NCAA vs LHJMQ : le Québec perd ses étoiles… au nom du NIL

Depuis 2021, le système NIL (Name, Image and Likeness) a profondément transformé le recrutement sportif américain. Ce qui devait sécuriser les droits des athlètes est devenu un puissant levier pour attirer nos meilleurs talents, au détriment de la LHJMQ.

Aux États-Unis, les collectifs NIL — regroupements d’anciens élèves, de commanditaires ou de fans fortunés — offrent des contrats à cinq ou six chiffres aux jeunes recrues. Le tout est maquillé en « entente commerciale », mais tout le monde sait que c’est du recrutement déguisé.

Dans la LHJMQ, les joueurs reçoivent une allocation symbolique, l’hébergement, des repas, et la promesse d’une bourse post-carrière. Le développement sportif est de qualité, mais les incitatifs financiers sont dérisoires en comparaison.

Et depuis que la NCAA a décidé, en novembre 2024, d’autoriser les joueurs de la CHL à conserver leur admissibilité au niveau universitaire américain, le verrou a sauté. Les universités n’ont plus besoin d’attendre que les joueurs évitent la LHJMQ : elles peuvent désormais les recruter directement à même nos ligues, et leur offrir le “package complet” — diplôme, campus de rêve… et un chèque.

Nos espoirs québécois quittent le navire

Les exemples concrets se multiplient.

  • Benjamin Vigneault, des Remparts de Québec, a choisi Bemidji State pour la saison 2025–2026.
  • Justin Carbonneau, un des meilleurs 2006 de la province, est lié à plusieurs offres de la NCAA, dont Boston College.
  • Caleb Desnoyers, un autre attaquant d’impact, hésite entre Moncton (LHJMQ) et une offre universitaire aux États-Unis.

On parle ici de jeunes joueurs formés dans nos structures élites, dans nos arénas, par nos entraîneurs — qui vont ultimement se développer, se faire repêcher et jouer pro… sous un autre drapeau.

Chaque départ représente une perte économique, médiatique et identitaire pour le Québec et la LHJMQ. Moins de billets vendus, moins de visages locaux dans nos clubs juniors, et surtout, un sentiment croissant que le vrai hockey d’élite ne se passe plus ici.

Et si la solution était déjà chez nous?

Au lieu de tenter de copier le système américain, pourquoi ne pas investir dans notre propre solution?

Le circuit universitaire canadien — le U Sports hockey — existe déjà. Il regroupe des programmes compétitifs, dans des universités reconnues, avec des arénas, des entraîneurs de haut niveau et une structure scolaire solide. Le problème ? Il manque de visibilité, de financement, et de reconnaissance.

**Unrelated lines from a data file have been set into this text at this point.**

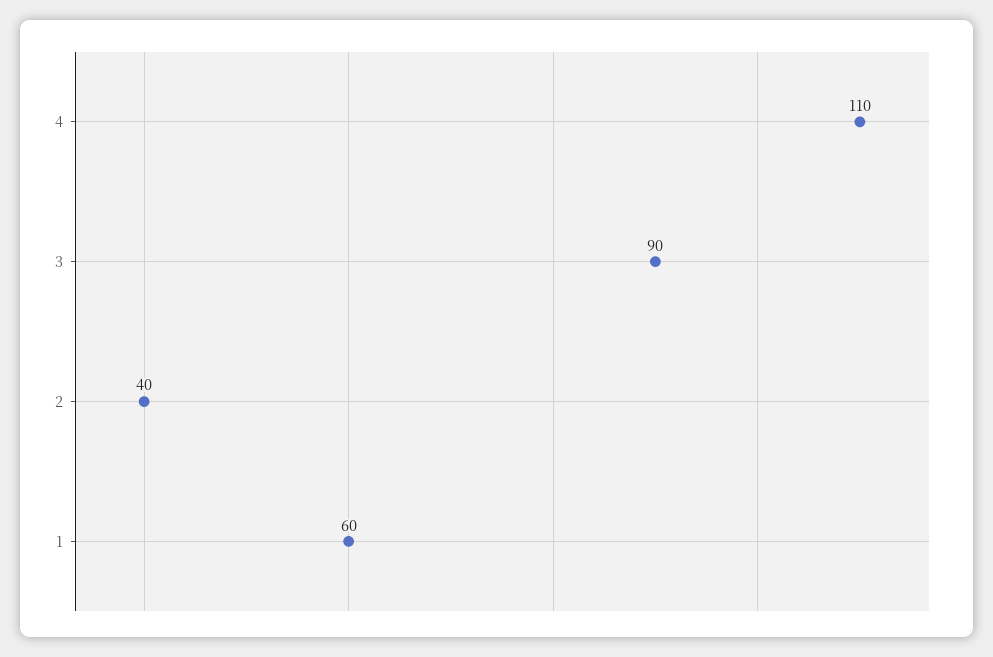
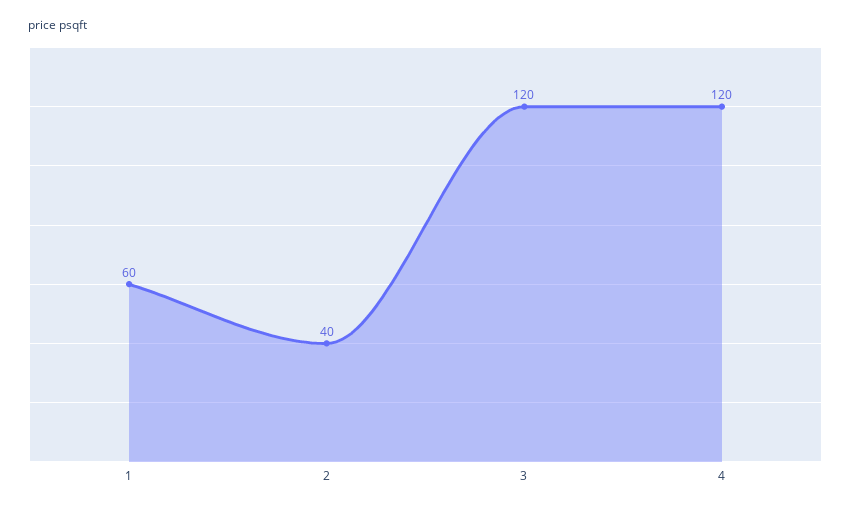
  {
-   "4": 110,
+   "4": 120,
-   "3": 90,
+   "3": 120,
    "2": 40,
    "1": 60
  }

Dans un monde où les jeunes veulent jouer au hockey tout en poursuivant des études, le U Sports devrait être un pilier, pas une option de secours.

Imagine : un modèle où un joueur passe par le M18AAA ou le Junior AAA, entre à l’université à 18 ans, se développe dans un environnement professionnel tout en décrochant un diplôme — et peut toujours viser les ligues professionnelles ensuite. C’est exactement ce que la NCAA vend… sauf qu’ils nous volent nos joueurs pour le faire.

Repenser le modèle, sérieusement

Pour contrer l’effet NCAA, il faudra :

  • Créer un système NIL canadien ou des bourses bonifiées pour les joueurs juniors et universitaires.
  • Professionnaliser le hockey universitaire canadien : meilleures conditions, plus de visibilité, meilleurs partenariats.
  • Éduquer les familles et les jeunes sur les vraies options qui existent ici — sans devoir s’expatrier à 17 ans.

Conclusion

Ce n’est pas la faute des joueurs. Ils suivent les opportunités. Mais pendant que les universités américaines organisent leurs offensives marketing, la LHJMQ regarde partir ses joyaux… impuissante.

Et si on veut vraiment retenir nos talents, il est temps d’investir sérieusement dans notre propre pipeline éducatif-sportif, en misant sur le hockey universitaire canadien. Parce que le développement des joueurs, ça ne devrait pas se faire au détriment de l’éducation, mais avec elle.